→ Instructions for the task:
Print exactly the lines below between the line holding "roll_deg: +0.6" and the line holding "exposure_s: 1/121", inclusive, and nothing more.

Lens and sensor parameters
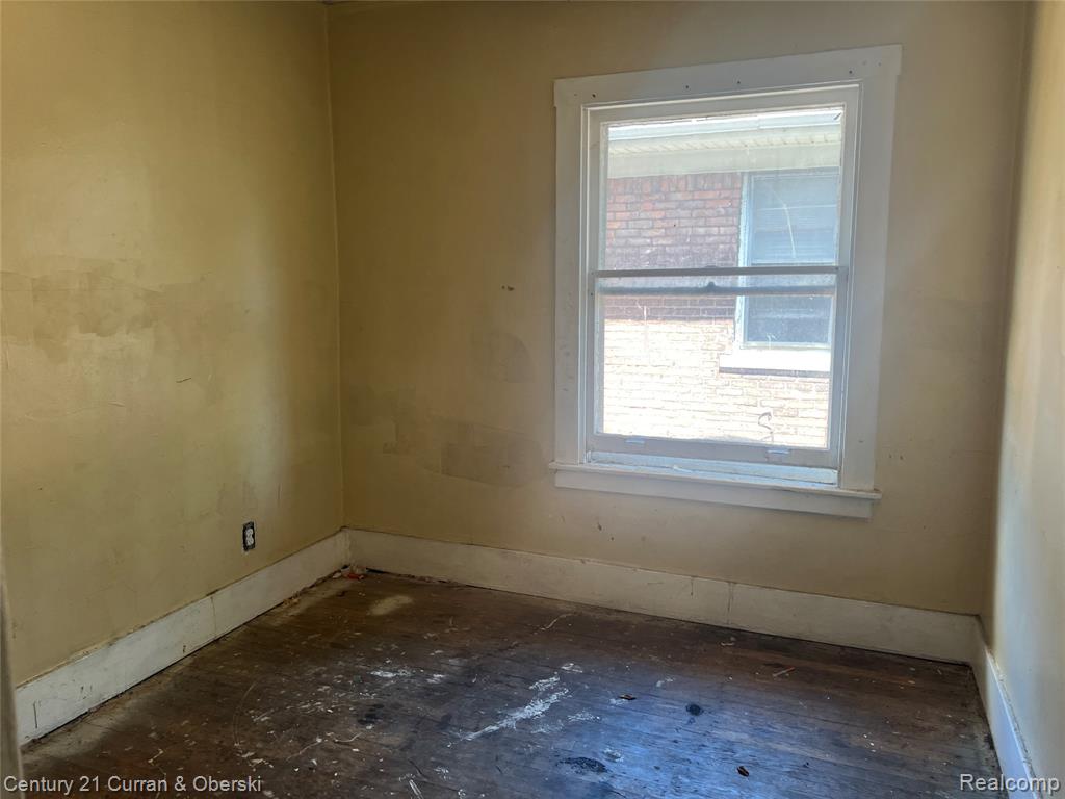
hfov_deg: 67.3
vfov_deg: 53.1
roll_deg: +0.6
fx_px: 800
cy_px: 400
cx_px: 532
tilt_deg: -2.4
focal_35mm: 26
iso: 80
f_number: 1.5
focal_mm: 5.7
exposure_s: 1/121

...

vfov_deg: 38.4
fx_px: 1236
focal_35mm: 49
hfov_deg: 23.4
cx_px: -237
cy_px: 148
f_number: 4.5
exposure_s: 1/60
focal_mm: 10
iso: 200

→ Your response:
roll_deg: +0.6
fx_px: 800
cy_px: 400
cx_px: 532
tilt_deg: -2.4
focal_35mm: 26
iso: 80
f_number: 1.5
focal_mm: 5.7
exposure_s: 1/121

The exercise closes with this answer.